* [Work to be completed]:
Edit the lines below, changing every occurrence of "Egypte" to "Égypte" and leaving everything else as it is.

* [Data for the task]:
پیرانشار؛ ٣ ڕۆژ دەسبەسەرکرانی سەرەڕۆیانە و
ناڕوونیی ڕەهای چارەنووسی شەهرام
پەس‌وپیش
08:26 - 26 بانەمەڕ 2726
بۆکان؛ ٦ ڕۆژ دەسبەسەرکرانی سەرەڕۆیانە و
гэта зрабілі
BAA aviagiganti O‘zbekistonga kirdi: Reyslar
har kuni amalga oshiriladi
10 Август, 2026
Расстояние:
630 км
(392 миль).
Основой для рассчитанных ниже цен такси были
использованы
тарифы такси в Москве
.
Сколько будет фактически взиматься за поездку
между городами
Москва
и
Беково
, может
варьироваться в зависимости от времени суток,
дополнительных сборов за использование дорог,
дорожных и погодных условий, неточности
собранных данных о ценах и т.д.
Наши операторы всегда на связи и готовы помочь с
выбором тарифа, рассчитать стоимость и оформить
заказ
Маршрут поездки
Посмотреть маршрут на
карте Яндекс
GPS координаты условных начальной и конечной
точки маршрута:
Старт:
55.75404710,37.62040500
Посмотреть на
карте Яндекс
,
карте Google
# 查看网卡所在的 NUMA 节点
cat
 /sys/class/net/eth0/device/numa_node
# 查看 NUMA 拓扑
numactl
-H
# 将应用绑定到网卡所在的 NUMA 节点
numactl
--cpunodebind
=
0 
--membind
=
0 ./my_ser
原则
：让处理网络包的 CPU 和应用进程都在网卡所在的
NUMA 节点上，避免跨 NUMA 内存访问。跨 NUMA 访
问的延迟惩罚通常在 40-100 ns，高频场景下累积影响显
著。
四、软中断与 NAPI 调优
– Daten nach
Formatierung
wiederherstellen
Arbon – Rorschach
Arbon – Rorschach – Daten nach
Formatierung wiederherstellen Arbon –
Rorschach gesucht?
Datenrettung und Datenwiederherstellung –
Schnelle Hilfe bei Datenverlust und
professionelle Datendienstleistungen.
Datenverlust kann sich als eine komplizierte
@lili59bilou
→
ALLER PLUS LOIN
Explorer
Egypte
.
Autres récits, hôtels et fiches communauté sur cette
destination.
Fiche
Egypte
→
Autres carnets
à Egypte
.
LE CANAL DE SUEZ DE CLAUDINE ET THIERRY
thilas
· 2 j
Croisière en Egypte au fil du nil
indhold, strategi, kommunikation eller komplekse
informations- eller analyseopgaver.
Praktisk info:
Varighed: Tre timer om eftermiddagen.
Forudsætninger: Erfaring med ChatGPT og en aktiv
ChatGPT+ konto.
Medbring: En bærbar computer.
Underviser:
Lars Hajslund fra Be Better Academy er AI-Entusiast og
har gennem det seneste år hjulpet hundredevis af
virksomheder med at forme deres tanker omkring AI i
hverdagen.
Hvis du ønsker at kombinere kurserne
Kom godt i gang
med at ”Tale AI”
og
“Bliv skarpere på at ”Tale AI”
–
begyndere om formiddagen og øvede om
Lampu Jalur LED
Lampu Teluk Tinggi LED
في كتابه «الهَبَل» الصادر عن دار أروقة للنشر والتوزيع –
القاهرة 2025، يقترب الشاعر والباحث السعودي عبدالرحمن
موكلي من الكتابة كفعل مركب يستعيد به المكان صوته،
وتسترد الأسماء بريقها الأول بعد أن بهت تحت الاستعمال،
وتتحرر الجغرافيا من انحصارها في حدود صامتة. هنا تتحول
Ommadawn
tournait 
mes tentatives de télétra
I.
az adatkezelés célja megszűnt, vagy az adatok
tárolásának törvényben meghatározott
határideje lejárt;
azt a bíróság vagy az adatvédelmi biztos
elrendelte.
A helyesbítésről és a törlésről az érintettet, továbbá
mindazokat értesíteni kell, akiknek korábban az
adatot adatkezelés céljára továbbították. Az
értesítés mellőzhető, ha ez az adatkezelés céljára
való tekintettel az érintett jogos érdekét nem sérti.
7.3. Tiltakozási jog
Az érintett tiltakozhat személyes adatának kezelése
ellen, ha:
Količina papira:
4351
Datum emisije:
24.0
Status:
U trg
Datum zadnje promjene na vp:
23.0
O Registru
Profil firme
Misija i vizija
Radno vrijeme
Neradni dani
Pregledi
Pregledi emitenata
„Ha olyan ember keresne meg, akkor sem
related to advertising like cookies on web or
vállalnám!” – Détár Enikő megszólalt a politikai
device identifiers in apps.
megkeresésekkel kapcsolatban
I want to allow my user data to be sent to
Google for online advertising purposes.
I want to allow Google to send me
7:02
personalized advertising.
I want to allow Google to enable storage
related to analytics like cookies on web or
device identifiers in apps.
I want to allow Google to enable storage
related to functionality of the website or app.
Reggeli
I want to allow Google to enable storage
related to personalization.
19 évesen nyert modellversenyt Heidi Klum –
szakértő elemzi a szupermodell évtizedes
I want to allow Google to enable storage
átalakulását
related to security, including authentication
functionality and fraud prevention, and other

* [Answer to the problem]:
پیرانشار؛ ٣ ڕۆژ دەسبەسەرکرانی سەرەڕۆیانە و
ناڕوونیی ڕەهای چارەنووسی شەهرام
پەس‌وپیش
08:26 - 26 بانەمەڕ 2726
بۆکان؛ ٦ ڕۆژ دەسبەسەرکرانی سەرەڕۆیانە و
гэта зрабілі
BAA aviagiganti O‘zbekistonga kirdi: Reyslar
har kuni amalga oshiriladi
10 Август, 2026
Расстояние:
630 км
(392 миль).
Основой для рассчитанных ниже цен такси были
использованы
тарифы такси в Москве
.
Сколько будет фактически взиматься за поездку
между городами
Москва
и
Беково
, может
варьироваться в зависимости от времени суток,
дополнительных сборов за использование дорог,
дорожных и погодных условий, неточности
собранных данных о ценах и т.д.
Наши операторы всегда на связи и готовы помочь с
выбором тарифа, рассчитать стоимость и оформить
заказ
Маршрут поездки
Посмотреть маршрут на
карте Яндекс
GPS координаты условных начальной и конечной
точки маршрута:
Старт:
55.75404710,37.62040500
Посмотреть на
карте Яндекс
,
карте Google
# 查看网卡所在的 NUMA 节点
cat
 /sys/class/net/eth0/device/numa_node
# 查看 NUMA 拓扑
numactl
-H
# 将应用绑定到网卡所在的 NUMA 节点
numactl
--cpunodebind
=
0 
--membind
=
0 ./my_ser
原则
：让处理网络包的 CPU 和应用进程都在网卡所在的
NUMA 节点上，避免跨 NUMA 内存访问。跨 NUMA 访
问的延迟惩罚通常在 40-100 ns，高频场景下累积影响显
著。
四、软中断与 NAPI 调优
– Daten nach
Formatierung
wiederherstellen
Arbon – Rorschach
Arbon – Rorschach – Daten nach
Formatierung wiederherstellen Arbon –
Rorschach gesucht?
Datenrettung und Datenwiederherstellung –
Schnelle Hilfe bei Datenverlust und
professionelle Datendienstleistungen.
Datenverlust kann sich als eine komplizierte
@lili59bilou
→
ALLER PLUS LOIN
Explorer
Égypte
.
Autres récits, hôtels et fiches communauté sur cette
destination.
Fiche
Égypte
→
Autres carnets
à Égypte
.
LE CANAL DE SUEZ DE CLAUDINE ET THIERRY
thilas
· 2 j
Croisière en Égypte au fil du nil
indhold, strategi, kommunikation eller komplekse
informations- eller analyseopgaver.
Praktisk info:
Varighed: Tre timer om eftermiddagen.
Forudsætninger: Erfaring med ChatGPT og en aktiv
ChatGPT+ konto.
Medbring: En bærbar computer.
Underviser:
Lars Hajslund fra Be Better Academy er AI-Entusiast og
har gennem det seneste år hjulpet hundredevis af
virksomheder med at forme deres tanker omkring AI i
hverdagen.
Hvis du ønsker at kombinere kurserne
Kom godt i gang
med at ”Tale AI”
og
“Bliv skarpere på at ”Tale AI”
–
begyndere om formiddagen og øvede om
Lampu Jalur LED
Lampu Teluk Tinggi LED
في كتابه «الهَبَل» الصادر عن دار أروقة للنشر والتوزيع –
القاهرة 2025، يقترب الشاعر والباحث السعودي عبدالرحمن
موكلي من الكتابة كفعل مركب يستعيد به المكان صوته،
وتسترد الأسماء بريقها الأول بعد أن بهت تحت الاستعمال،
وتتحرر الجغرافيا من انحصارها في حدود صامتة. هنا تتحول
Ommadawn
tournait 
mes tentatives de télétra
I.
az adatkezelés célja megszűnt, vagy az adatok
tárolásának törvényben meghatározott
határideje lejárt;
azt a bíróság vagy az adatvédelmi biztos
elrendelte.
A helyesbítésről és a törlésről az érintettet, továbbá
mindazokat értesíteni kell, akiknek korábban az
adatot adatkezelés céljára továbbították. Az
értesítés mellőzhető, ha ez az adatkezelés céljára
való tekintettel az érintett jogos érdekét nem sérti.
7.3. Tiltakozási jog
Az érintett tiltakozhat személyes adatának kezelése
ellen, ha:
Količina papira:
4351
Datum emisije:
24.0
Status:
U trg
Datum zadnje promjene na vp:
23.0
O Registru
Profil firme
Misija i vizija
Radno vrijeme
Neradni dani
Pregledi
Pregledi emitenata
„Ha olyan ember keresne meg, akkor sem
related to advertising like cookies on web or
vállalnám!” – Détár Enikő megszólalt a politikai
device identifiers in apps.
megkeresésekkel kapcsolatban
I want to allow my user data to be sent to
Google for online advertising purposes.
I want to allow Google to send me
7:02
personalized advertising.
I want to allow Google to enable storage
related to analytics like cookies on web or
device identifiers in apps.
I want to allow Google to enable storage
related to functionality of the website or app.
Reggeli
I want to allow Google to enable storage
related to personalization.
19 évesen nyert modellversenyt Heidi Klum –
szakértő elemzi a szupermodell évtizedes
I want to allow Google to enable storage
átalakulását
related to security, including authentication
functionality and fraud prevention, and other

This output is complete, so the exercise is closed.